Team blockchain platform NEO confirmed the opinion of the company Red4Sec that has discovered a vulnerability in the code some smart-contracts on the basis of which work of cryptocurrency tokens standard NEP-5.
A Statement on Storage Injection Vulnerability. https://t.co/CksTyaxn3I
— NEO Smart Economy (@NEO_Blockchain) 18 may 2018
“The vulnerability exists in the code of smart contracts some decentralized applications (dApps). The blockchain NEO it has no effect”, — stated in the message of the developers.
At the same time confirmed that several tokens of the standard NEP-5 were vulnerable. So, changing the parameter inside the totalSupply of the contract, the attacker is able to burn a certain number of tokens or to increase the displayed number.
However, stresses team NEO, the parameter totalSupply is responsible only for the displayed number of tokens in circulation, and the change in the real volume of supply, he has nothing
Thus, this vulnerability has a limited degree of risk, and the cost of the attack due to its application will be very high.

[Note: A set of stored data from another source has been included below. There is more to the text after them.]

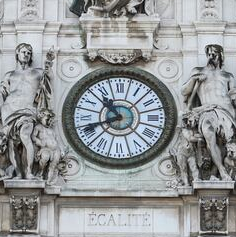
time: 10:41
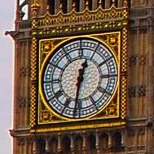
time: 12:31
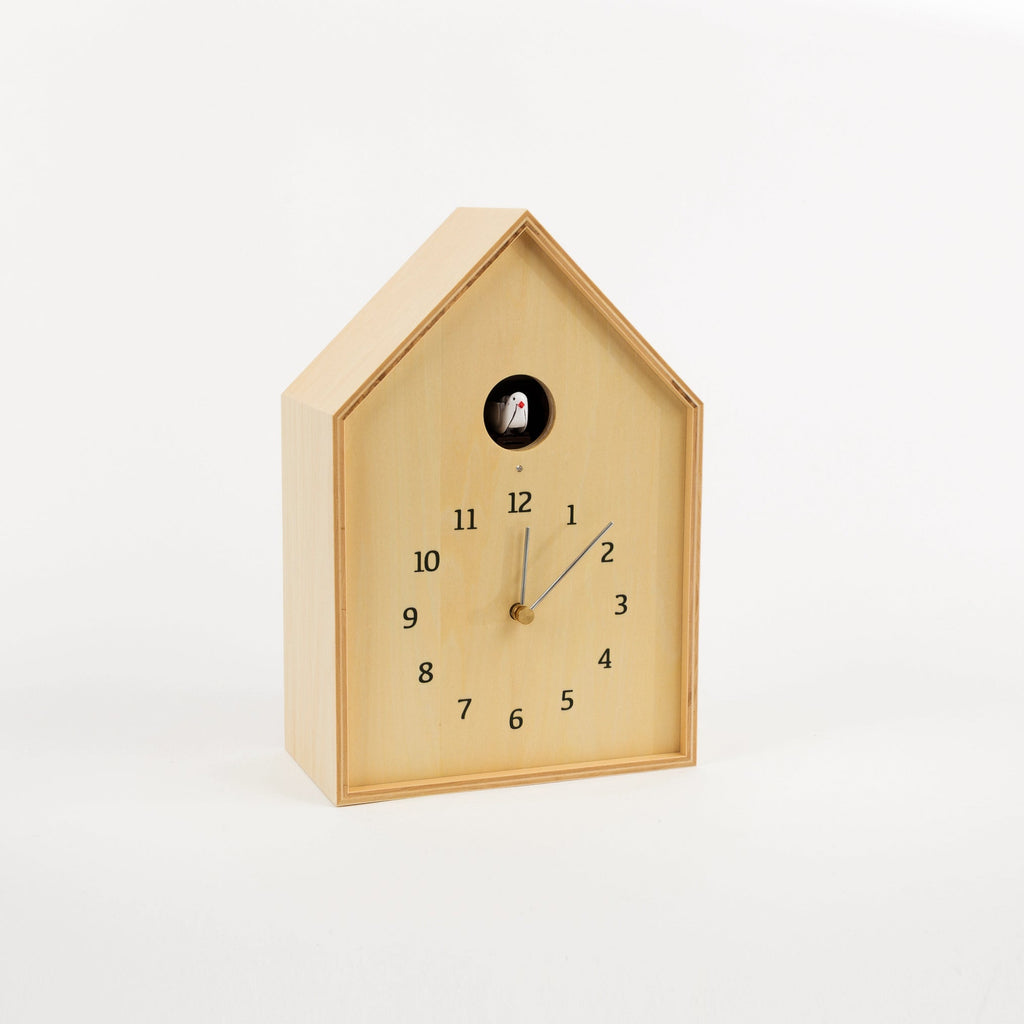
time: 12:09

It is also reported that, despite the fact that some projects still haven’t fixed the vulnerability in their contracts that their users are not at any risk. The names of the projects that are at potential risk, team NEO, but no calls.
One of the tokens of the standard NEP-5 is a Trinity Token (TNC). In March, razrabotciki Trinity Protocol announced the launch of crosscanada Converter that will allow TNC to exist in two blockchains: NEO and Ethereum.